Vive La Difference as European Stocks Rally While Bond Traders Worry About PoliticsBy and
Fears of French election upset appear confined to fixed-income
Stocks rally on both sides of the Atlantic, defying bond moves
Bond and equity markets have very different takes on Europe’s future. Both can’t be right.
As fixed-income securities betray concerns over political risks, stocks are in the throes of a spirited rally. Investors hedging the possibility that France could elect a president who favors leaving the European Union pushed two-year bund yields to an all-time low, even while the rally in Germany’s DAX Index saw it smash through analysts’ year-end estimates.
Typically, bond yields should follow stocks higher on prospects of stronger growth and inflation. Instead, shorter-dated bund yields are grinding downwards as demand for Europe’s safest bonds versus their French equivalents climbs to 2012 highs.

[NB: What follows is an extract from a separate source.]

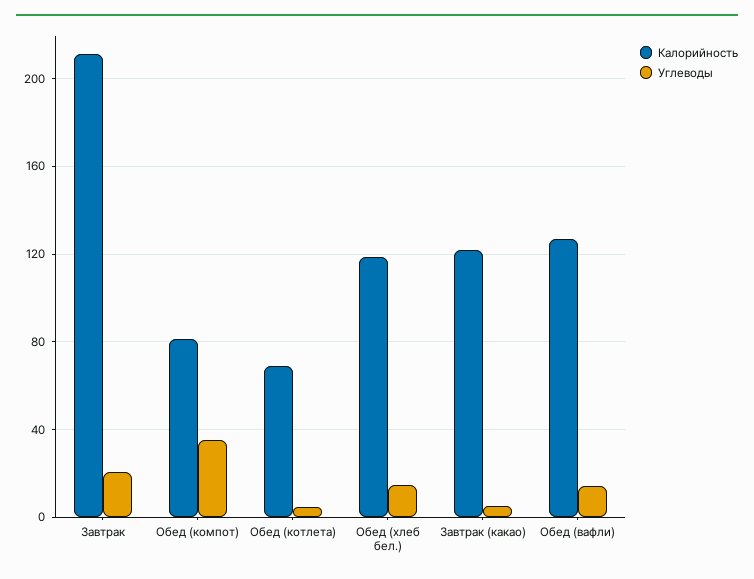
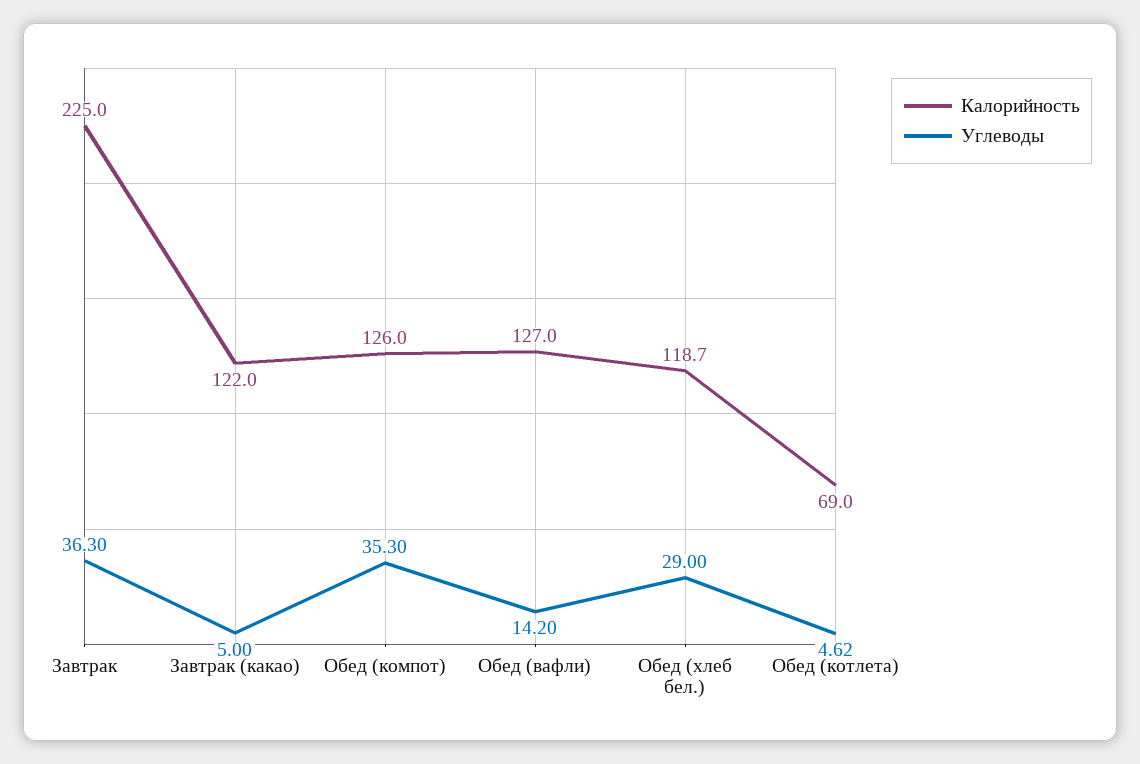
Калорийность, Завтрак: 210 -> 225
Углеводы, Завтрак: 20 -> 36.3
Калорийность, Обед (компот): 80 -> 126
Углеводы, Обед (хлеб бел.): 15 -> 29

“The divergence is pretty extreme at the moment,” said Martin van Vliet, an Amsterdam-based rates strategist at ING Bank NV. “If the risk-off trades in government bond markets continue, cracks will appear in the equity rally soon enough.”
ING’s warning echoes dynamics across the Atlantic, where stock investors banking on economic stimulus seem to be dismissing policy risks even while 10-year Treasury yields have faltered since mid-December.

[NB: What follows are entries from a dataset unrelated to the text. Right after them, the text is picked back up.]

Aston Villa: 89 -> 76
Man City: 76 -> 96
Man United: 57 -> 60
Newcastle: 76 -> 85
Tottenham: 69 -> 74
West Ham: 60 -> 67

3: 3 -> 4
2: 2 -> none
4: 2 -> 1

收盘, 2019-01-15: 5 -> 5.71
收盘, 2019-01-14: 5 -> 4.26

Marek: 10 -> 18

The euro rebounded from a six-week low on Wednesday after French Independent candidate Emmanuel Macron sealed a pact with his centrist rival Francois Bayrou. French government 10-year yields fell eight basis points to 1.01 percent after trading as high as 1.11 percent earlier in the session.
Polls taken before the agreement was struck showed anti-EU candidate Marine Le Pen gaining on front-runner Macron in the first round of voting on April 23.
Until the winner becomes clear “we will probably see nervousness persist and undermine the euro across the board,” said Kit Juckes, a global strategist at Societe Generale, in a note to clients.